Methods: This retrospective review included all patients suffering non-traumatic cardiac arrest and receiving CPR PAIs in an urban/suburban Emergency Medical Services (EMS) system between December, 2005 and January, 2014. Audio recordings of all CPR PAI events were analyzed for TTFC. Additional data were abstracted from the EMS record including response time, initial EKG, final airway (Bag Valve Mask (BVM) only, Blind Insertion Airway Device (BIAD), or endotracheal intubation (ETI)), witnessed arrest, patient demographics, ROSC, and survival to discharge. Data were modeled using logistic regression with p≤0.05 indicating significance.

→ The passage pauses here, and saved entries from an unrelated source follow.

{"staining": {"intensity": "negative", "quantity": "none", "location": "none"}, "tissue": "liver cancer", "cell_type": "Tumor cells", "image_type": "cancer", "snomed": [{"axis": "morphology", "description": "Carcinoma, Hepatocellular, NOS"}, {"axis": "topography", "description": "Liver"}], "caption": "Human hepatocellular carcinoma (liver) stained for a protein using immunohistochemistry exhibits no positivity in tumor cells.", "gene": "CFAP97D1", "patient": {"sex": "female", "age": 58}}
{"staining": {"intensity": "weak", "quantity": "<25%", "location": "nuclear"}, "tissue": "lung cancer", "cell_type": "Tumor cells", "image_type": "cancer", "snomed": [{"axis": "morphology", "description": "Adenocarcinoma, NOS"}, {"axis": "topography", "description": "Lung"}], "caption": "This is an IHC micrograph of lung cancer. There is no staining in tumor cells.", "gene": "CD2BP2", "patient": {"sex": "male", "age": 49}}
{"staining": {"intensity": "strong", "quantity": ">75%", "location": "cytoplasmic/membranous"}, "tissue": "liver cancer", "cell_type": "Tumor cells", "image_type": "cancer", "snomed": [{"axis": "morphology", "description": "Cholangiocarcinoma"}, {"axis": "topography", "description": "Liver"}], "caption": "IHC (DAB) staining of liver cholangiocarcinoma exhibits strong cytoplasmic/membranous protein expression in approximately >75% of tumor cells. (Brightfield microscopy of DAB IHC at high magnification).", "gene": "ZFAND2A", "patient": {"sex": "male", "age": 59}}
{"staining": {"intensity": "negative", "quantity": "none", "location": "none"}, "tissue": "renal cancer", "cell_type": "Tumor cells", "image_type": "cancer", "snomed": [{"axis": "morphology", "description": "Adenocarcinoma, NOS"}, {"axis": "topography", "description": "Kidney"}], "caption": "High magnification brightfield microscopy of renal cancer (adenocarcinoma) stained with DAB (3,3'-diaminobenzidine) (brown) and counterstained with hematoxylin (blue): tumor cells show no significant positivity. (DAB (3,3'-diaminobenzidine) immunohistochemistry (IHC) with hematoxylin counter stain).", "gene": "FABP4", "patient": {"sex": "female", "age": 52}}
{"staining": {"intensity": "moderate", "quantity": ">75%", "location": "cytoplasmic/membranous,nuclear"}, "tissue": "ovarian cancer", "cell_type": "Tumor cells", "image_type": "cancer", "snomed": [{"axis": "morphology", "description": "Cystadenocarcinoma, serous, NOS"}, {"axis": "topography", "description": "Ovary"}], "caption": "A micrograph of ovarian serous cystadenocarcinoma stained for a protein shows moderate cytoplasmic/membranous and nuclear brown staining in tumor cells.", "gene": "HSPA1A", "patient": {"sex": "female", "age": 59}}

Results: Complete data for 609 cardiac arrests; mean age of 58.7 years were analyzed. Mean EMS response time was 9.6 minutes, 43.5% were witnessed arrests, 21.7% had shockable initial rhythms, and 61.5% were males. ROSC was achieved in 61.3% and 10.0% survived to hospital discharge. With respect to ROSC, significant predictors included age (Odds Ratio (OR) =0.98, p=0.01) and shockable rhythm (OR=1.95, p=0.01). All other predictors were non-significant, including TTFC interval ≤3 minutes (OR=1.06, p=0.81). Independent predictors of survival to discharge included minority status (OR=1.96, p=0.04), witnessed arrest (OR=5.0, p<0.01), and shockable rhythm (OR=6.7, p<0.01). Compared to BVM only, patients receiving BIAD (OR=0.11, p<0.01) and ETI (OR=0.15, p<0.01) were less likely to survive. TTFC interval ≤3 minutes was not associated with survival to discharge (OR=0.662, p=0.32).

Conclusion: Within the limitations of our study design, we found that patients with a TTFC of ≤3 minutes were no more likely to achieve ROSC or survive to hospital discharge than patients with longer TTFC. Additional study should determine ideal TTFC goals.